Q: What is baby signing?
A: Baby signs are based on a system of sign language developed originally to assist communication when people suffer deafness or, in some cases, learning difficulties. In baby signing, these have been adapted into a program of hand movements specifically for babies, each gesture representing a word or idea.

Baby-signing practitioners suggest starting to teach your baby at around six months of age. Classes, DVDs, and books are available to help you learn this method. Baby-signing practitioners report that the program allows babies to express themselves earlier than they otherwise would, and to experience less frustration. For example, she will be able to tell you she wants a drink by giving you the sign for “milk.”

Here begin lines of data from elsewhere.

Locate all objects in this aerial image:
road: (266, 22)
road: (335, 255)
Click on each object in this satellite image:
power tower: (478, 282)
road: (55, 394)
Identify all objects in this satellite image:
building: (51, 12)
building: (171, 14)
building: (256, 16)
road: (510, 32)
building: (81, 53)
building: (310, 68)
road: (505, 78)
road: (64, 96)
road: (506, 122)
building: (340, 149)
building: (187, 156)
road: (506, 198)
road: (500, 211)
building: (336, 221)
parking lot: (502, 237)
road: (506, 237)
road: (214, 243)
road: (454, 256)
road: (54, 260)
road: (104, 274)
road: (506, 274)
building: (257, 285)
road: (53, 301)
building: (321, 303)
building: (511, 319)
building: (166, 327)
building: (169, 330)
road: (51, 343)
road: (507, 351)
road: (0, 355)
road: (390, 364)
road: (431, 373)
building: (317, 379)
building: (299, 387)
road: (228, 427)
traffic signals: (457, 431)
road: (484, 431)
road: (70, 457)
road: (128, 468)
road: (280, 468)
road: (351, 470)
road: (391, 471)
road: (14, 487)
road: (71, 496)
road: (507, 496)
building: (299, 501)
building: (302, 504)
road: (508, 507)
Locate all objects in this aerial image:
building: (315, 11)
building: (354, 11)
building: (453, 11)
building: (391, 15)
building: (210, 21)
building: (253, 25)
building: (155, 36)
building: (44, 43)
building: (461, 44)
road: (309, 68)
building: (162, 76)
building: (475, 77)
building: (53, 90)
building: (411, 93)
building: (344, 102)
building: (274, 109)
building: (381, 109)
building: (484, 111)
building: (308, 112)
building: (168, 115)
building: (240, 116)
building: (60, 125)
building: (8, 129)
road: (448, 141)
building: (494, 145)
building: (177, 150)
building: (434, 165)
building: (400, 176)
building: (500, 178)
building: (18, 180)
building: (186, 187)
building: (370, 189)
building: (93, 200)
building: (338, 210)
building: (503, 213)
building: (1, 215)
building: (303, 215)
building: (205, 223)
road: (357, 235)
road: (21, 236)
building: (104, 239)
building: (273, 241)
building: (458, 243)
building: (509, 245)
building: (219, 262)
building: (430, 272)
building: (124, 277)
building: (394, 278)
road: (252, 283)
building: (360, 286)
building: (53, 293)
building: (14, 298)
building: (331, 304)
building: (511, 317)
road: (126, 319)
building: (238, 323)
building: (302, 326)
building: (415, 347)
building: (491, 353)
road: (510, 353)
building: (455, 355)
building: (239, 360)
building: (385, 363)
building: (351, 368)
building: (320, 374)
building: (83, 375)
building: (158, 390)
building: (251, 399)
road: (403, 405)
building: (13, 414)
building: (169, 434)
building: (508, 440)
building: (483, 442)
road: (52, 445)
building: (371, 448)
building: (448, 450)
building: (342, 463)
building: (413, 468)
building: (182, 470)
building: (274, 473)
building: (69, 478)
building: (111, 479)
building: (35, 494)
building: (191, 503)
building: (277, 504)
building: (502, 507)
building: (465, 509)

Q: Is it really necessary?
A: There is great debate about the value of baby signing. Gestures, facial expressions, and speech are a crucial part of any parent–child interaction and occur naturally in the communication process. Replacing them or focusing a lot of attention on a system which concentrates closely on hand movements is of concern to a significant group of speech and language therapists. Many recommend that the frequent use of natural gestures and quality interaction is best for language development.

If your child is at risk for delayed speech and language development, for example as a result of hearing or other difficulties, then sign language can be a valuable addition to her care. Discuss this with your speech and language professional.

Q: What to do?
A: Your most important tool in the development of your baby’s communication skills is your own frequent interaction with her, using eye contact, gestures, touch, speech, and song to encourage and teach. It is up to you whether you choose to add baby signing to the range of skills you teach your baby. If you do try this system, include it as an additional area of learning.
Talking to your baby

Gestures, facial expressions, and verbal communication are all part of the two-way conversation with your infant. Baby signing can add to this, rather than replace it.